PROBLEM TO WORK ON ▸
Pictures do not belong in the copy. Return all of the entries exactly.

GIVEN DATA ▸

[Start of Attachment]

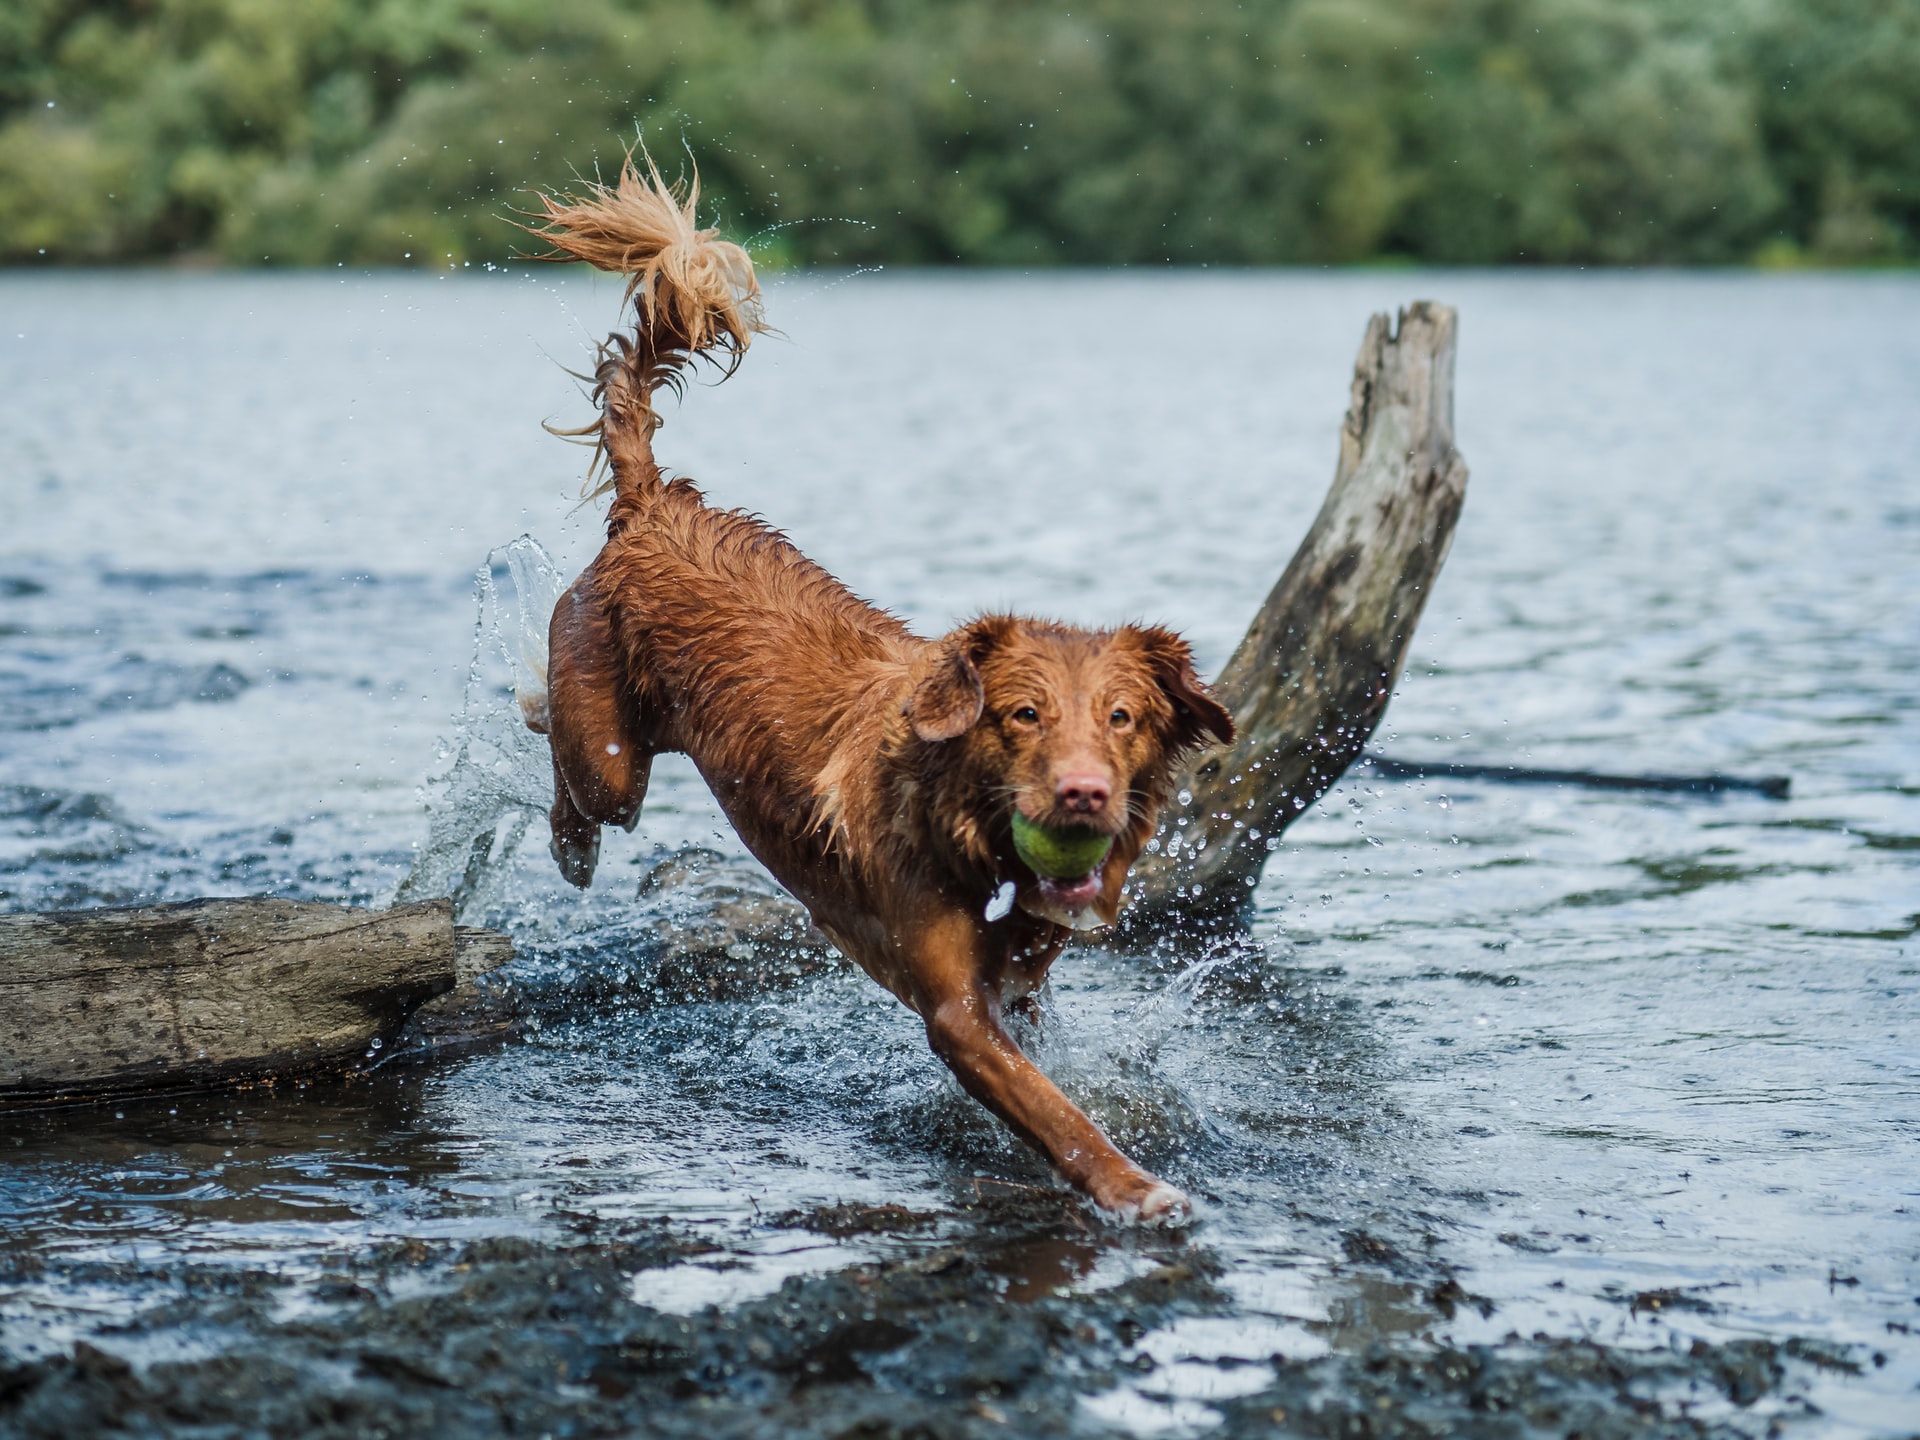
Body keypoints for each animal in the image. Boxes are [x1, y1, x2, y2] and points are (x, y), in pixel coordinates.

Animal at [526, 163, 1228, 1221]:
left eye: (1123, 719)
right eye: (1022, 715)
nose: (1083, 795)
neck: (970, 830)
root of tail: (657, 506)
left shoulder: (1018, 985)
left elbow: (1055, 1074)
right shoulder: (955, 1013)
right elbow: (1059, 1115)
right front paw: (1136, 1189)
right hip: (611, 752)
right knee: (572, 766)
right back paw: (569, 839)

[End of Attachment]

SOLUTION TO THE EXERCISE ▸
Body keypoints for each animal in the image. Boxes are [x1, y1, x2, y2] and points are (x, y), in pixel coordinates.

Animal at [526, 163, 1228, 1221]:
left eye: (1123, 719)
right eye: (1022, 715)
nose: (1083, 795)
neck: (970, 830)
root of tail: (657, 506)
left shoulder: (1018, 985)
left elbow: (1055, 1074)
right shoulder: (955, 1013)
right elbow: (1059, 1115)
right front paw: (1136, 1189)
right hip: (611, 752)
right knee: (572, 766)
right back paw: (569, 839)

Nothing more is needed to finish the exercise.